● **Task description**
Collect each line of the material that contains the string "kern". Letter case matters.

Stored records
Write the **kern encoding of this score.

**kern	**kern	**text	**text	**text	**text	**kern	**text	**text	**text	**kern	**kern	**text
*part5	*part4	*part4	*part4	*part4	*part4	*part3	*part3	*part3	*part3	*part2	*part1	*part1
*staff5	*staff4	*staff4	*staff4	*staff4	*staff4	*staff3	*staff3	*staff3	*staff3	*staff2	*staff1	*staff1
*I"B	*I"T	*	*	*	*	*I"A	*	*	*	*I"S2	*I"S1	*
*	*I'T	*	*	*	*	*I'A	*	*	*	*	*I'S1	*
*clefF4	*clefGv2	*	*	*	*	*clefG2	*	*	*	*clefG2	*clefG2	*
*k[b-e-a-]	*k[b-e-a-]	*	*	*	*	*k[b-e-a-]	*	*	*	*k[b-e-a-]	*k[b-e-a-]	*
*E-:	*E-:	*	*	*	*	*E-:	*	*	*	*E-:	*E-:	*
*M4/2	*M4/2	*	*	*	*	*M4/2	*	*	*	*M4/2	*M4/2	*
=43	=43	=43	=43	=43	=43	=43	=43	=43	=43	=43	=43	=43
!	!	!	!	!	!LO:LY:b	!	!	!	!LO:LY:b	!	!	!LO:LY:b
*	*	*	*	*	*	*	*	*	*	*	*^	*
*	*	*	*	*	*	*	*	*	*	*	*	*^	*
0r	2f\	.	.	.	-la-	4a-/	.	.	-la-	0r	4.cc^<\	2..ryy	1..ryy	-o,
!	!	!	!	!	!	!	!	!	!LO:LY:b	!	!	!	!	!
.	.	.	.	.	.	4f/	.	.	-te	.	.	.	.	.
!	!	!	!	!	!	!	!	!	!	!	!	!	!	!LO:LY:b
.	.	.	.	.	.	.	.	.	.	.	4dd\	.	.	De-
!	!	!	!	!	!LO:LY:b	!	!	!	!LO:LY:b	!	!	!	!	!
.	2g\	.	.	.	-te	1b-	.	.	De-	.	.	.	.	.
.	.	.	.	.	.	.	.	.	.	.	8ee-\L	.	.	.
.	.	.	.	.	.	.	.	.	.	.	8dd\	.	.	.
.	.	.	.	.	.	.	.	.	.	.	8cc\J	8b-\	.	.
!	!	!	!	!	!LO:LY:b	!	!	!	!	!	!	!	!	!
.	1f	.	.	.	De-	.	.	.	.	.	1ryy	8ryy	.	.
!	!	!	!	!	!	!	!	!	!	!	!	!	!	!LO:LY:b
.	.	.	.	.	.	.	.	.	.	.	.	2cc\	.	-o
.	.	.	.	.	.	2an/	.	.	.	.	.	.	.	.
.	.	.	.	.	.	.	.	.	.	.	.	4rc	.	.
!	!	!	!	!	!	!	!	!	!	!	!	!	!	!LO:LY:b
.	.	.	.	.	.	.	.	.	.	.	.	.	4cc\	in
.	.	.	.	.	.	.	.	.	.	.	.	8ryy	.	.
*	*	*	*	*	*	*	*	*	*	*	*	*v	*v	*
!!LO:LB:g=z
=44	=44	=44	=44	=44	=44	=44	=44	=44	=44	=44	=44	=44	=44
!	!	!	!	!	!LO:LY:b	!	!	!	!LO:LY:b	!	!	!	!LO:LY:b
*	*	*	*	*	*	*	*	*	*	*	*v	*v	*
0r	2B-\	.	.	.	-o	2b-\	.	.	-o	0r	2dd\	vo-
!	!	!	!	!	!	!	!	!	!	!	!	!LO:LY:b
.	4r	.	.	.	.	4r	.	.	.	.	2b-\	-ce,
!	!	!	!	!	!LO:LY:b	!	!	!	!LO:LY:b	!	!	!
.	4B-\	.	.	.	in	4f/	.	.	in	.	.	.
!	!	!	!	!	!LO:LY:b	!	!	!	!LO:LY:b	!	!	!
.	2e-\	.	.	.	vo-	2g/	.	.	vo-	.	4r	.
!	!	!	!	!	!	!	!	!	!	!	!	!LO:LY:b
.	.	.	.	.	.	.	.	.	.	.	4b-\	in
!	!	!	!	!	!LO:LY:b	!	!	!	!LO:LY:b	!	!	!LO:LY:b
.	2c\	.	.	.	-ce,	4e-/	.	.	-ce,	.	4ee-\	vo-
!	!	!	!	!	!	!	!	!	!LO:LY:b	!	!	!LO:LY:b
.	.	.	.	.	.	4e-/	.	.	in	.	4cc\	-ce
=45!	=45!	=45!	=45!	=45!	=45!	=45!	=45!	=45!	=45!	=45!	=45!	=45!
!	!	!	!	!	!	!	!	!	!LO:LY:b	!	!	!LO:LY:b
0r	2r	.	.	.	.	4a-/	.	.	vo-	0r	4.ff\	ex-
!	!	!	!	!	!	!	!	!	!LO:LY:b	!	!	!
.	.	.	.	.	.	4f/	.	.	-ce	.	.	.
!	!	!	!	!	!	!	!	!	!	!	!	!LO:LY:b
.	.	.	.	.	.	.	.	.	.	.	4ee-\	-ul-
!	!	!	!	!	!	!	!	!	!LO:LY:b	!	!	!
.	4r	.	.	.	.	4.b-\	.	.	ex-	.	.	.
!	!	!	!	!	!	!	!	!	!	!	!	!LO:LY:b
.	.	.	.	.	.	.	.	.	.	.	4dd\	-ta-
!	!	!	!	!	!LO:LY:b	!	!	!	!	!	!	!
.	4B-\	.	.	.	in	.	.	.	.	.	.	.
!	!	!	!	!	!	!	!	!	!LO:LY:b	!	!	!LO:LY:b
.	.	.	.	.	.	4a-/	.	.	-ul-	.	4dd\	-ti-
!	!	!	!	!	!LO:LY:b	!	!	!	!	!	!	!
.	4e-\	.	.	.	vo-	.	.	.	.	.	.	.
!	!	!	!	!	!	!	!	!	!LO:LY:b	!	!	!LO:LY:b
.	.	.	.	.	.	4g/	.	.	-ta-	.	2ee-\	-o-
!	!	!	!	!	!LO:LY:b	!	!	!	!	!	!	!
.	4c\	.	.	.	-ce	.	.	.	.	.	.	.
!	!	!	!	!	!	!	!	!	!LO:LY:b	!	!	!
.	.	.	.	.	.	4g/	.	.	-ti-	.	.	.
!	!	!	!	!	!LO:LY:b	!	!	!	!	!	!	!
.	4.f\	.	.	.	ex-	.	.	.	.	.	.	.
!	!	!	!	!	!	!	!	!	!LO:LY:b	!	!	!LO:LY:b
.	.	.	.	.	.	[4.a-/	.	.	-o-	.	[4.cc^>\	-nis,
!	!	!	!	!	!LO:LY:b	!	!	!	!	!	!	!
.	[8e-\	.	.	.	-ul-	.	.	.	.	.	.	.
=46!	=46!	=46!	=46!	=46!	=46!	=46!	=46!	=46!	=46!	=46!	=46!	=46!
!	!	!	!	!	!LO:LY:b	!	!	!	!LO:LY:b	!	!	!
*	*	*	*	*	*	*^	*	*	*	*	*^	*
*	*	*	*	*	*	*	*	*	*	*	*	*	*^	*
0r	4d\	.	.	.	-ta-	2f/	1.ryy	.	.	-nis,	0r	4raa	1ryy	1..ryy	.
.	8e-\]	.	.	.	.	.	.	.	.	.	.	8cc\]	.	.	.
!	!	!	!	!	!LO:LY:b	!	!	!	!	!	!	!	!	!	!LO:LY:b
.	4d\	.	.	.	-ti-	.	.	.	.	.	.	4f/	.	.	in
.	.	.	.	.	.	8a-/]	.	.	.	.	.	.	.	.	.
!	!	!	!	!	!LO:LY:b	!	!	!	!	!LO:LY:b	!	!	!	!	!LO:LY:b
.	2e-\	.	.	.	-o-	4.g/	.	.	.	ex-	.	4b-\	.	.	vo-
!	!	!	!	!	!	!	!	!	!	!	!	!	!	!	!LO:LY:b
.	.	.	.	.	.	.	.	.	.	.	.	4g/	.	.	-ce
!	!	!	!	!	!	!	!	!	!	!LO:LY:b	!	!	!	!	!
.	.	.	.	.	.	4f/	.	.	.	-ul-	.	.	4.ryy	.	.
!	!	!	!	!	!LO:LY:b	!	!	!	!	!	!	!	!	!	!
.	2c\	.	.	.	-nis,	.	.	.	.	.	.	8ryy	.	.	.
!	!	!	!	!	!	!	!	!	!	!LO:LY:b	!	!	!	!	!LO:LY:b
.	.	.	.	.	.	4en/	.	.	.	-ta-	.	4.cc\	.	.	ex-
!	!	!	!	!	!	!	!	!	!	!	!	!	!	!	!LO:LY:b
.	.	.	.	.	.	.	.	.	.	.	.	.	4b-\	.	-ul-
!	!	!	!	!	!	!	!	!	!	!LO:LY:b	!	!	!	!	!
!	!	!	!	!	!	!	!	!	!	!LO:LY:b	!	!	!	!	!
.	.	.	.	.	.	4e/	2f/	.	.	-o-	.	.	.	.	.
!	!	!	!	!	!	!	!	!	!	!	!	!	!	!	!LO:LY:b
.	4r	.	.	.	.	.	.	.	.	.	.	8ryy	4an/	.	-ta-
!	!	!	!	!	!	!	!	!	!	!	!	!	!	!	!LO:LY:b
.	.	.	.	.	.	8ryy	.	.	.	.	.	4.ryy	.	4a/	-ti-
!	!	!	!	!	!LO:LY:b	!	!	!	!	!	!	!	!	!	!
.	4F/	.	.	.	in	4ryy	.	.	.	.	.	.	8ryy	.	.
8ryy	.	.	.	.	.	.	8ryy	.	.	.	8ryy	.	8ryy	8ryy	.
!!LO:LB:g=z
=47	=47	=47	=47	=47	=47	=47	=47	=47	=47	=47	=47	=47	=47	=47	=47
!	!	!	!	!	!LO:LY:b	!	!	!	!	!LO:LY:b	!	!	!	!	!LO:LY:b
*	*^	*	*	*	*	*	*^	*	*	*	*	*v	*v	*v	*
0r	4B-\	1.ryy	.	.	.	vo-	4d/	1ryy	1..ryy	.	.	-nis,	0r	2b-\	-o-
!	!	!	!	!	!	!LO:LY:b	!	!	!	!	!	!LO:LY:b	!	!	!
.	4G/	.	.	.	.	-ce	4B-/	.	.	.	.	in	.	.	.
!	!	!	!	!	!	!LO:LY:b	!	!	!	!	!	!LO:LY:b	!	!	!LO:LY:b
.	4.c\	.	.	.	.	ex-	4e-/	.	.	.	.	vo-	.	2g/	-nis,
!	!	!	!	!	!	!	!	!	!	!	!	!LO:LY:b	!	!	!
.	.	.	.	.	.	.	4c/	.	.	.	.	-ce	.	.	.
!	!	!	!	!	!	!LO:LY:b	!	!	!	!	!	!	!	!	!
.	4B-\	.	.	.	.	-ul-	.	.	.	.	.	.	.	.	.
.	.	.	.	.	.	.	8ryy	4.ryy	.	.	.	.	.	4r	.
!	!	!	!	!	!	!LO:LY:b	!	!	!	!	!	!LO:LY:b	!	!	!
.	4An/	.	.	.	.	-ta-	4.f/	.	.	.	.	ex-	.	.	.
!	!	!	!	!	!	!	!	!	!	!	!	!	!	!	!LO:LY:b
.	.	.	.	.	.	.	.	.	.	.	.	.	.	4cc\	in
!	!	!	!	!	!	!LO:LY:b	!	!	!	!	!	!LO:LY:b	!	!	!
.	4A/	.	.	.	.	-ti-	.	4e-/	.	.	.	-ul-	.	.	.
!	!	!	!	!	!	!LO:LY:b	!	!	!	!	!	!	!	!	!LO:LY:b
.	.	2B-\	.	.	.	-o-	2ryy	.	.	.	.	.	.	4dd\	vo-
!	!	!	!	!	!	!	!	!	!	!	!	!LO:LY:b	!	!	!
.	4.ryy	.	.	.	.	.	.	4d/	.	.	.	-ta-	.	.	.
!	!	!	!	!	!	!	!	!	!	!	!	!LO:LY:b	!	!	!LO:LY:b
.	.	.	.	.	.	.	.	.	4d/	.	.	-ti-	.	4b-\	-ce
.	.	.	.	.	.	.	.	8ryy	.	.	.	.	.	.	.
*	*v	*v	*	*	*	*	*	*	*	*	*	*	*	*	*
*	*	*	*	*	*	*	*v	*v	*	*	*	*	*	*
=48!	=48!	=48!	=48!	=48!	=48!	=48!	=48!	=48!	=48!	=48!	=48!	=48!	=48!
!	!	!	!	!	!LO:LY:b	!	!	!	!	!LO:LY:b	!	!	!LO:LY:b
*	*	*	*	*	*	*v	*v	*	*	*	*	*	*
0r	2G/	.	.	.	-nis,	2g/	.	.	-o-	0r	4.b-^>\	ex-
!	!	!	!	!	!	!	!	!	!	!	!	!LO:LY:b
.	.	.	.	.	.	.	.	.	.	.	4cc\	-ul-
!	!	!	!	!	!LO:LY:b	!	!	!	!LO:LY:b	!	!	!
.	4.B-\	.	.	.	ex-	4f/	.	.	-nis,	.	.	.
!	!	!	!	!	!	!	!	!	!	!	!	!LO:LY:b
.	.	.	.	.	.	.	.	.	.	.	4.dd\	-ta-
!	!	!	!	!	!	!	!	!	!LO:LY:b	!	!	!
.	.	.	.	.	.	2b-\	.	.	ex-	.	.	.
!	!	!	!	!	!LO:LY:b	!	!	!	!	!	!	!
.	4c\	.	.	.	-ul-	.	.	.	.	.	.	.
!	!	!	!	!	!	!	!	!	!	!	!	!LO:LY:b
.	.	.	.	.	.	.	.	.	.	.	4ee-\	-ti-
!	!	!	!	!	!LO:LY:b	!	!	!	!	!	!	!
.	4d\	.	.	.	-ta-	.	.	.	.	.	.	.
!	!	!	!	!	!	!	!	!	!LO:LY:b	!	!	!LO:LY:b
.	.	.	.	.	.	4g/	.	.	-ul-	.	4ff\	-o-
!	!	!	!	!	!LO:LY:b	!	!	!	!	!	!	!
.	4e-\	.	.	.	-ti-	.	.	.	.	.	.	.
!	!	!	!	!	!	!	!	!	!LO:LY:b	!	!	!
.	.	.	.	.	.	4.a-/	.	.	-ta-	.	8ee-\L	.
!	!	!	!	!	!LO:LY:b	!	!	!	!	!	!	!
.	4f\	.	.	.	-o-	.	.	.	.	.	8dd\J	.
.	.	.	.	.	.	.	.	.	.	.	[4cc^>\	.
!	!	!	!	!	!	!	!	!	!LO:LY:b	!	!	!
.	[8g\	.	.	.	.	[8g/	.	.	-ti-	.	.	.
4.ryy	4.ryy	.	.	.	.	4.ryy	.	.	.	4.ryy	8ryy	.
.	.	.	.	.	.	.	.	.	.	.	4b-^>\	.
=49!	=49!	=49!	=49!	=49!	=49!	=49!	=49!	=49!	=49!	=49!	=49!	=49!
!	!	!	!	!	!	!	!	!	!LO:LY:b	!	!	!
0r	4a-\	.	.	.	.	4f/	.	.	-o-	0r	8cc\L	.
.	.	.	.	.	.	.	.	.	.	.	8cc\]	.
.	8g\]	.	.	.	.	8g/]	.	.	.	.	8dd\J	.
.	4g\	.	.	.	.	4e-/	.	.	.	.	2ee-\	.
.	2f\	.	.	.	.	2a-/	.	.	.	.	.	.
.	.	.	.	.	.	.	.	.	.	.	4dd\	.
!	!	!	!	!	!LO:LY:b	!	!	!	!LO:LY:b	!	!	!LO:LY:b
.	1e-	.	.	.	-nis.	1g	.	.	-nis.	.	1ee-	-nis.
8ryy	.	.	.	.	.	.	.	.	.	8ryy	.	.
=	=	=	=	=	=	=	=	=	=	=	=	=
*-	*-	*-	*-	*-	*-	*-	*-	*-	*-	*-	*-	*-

● **Result below**
Write the **kern encoding of this score.
**kern	**kern	**text	**text	**text	**text	**kern	**text	**text	**text	**kern	**kern	**text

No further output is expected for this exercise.